:: STORED DATA ::

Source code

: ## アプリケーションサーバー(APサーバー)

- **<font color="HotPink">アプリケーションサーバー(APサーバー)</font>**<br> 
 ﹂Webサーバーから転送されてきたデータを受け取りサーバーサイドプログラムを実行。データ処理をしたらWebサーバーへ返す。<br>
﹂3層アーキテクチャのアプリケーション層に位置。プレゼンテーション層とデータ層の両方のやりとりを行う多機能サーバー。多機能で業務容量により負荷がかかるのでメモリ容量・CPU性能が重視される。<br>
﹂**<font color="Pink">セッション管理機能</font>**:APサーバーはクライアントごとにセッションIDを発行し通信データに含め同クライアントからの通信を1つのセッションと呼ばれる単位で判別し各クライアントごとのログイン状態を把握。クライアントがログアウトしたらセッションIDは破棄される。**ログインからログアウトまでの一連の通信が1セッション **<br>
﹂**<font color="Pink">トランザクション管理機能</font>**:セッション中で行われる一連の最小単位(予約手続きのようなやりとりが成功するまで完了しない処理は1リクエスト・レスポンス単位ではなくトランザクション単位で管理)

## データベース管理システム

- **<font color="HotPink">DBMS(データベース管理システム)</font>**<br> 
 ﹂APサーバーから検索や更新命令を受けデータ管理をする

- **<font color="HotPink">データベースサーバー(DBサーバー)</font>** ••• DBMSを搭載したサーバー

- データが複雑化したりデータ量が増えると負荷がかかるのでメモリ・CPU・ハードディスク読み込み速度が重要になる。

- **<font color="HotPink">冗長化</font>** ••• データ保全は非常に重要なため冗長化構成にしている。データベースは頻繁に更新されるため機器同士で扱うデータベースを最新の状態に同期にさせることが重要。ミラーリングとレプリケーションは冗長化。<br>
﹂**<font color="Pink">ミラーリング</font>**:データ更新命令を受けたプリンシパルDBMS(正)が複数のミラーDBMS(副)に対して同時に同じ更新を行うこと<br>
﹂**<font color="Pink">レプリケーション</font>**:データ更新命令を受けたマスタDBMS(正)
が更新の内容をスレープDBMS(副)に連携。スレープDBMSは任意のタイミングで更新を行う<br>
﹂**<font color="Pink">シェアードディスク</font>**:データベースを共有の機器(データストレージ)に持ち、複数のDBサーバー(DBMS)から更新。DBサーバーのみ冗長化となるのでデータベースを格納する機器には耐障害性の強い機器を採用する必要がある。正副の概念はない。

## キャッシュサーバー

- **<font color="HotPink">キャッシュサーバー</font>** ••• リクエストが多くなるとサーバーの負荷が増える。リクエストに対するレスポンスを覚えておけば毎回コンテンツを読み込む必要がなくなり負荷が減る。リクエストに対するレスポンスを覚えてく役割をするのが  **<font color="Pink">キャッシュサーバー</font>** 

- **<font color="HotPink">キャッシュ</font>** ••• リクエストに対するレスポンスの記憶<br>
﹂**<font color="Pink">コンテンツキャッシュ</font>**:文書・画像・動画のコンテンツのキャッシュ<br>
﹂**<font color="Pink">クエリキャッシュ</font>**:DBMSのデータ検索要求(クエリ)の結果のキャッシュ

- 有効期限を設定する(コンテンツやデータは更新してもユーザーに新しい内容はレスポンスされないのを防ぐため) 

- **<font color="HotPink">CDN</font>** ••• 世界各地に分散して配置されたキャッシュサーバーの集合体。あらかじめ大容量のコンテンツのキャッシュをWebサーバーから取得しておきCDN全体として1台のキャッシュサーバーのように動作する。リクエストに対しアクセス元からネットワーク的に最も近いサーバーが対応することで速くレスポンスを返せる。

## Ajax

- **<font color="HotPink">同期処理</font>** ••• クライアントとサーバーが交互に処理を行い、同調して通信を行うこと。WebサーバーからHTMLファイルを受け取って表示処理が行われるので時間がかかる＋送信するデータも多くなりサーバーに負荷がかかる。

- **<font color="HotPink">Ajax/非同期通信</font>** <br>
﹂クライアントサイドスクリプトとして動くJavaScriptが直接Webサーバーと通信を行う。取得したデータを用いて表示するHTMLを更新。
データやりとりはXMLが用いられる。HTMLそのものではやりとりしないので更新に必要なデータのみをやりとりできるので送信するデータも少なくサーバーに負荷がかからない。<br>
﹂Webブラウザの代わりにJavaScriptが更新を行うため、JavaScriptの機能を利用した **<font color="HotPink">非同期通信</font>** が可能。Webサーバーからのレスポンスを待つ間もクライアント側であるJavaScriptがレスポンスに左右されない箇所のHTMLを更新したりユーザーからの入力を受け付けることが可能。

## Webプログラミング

:::

ACTIVITY.
Using the material above, find each line that holds "非同期通信" and copy that line.

RESULT OF THIS EXERCISE.
- **<font color="HotPink">Ajax/非同期通信</font>** <br>
﹂Webブラウザの代わりにJavaScriptが更新を行うため、JavaScriptの機能を利用した **<font color="HotPink">非同期通信</font>** が可能。Webサーバーからのレスポンスを待つ間もクライアント側であるJavaScriptがレスポンスに左右されない箇所のHTMLを更新したりユーザーからの入力を受け付けることが可能。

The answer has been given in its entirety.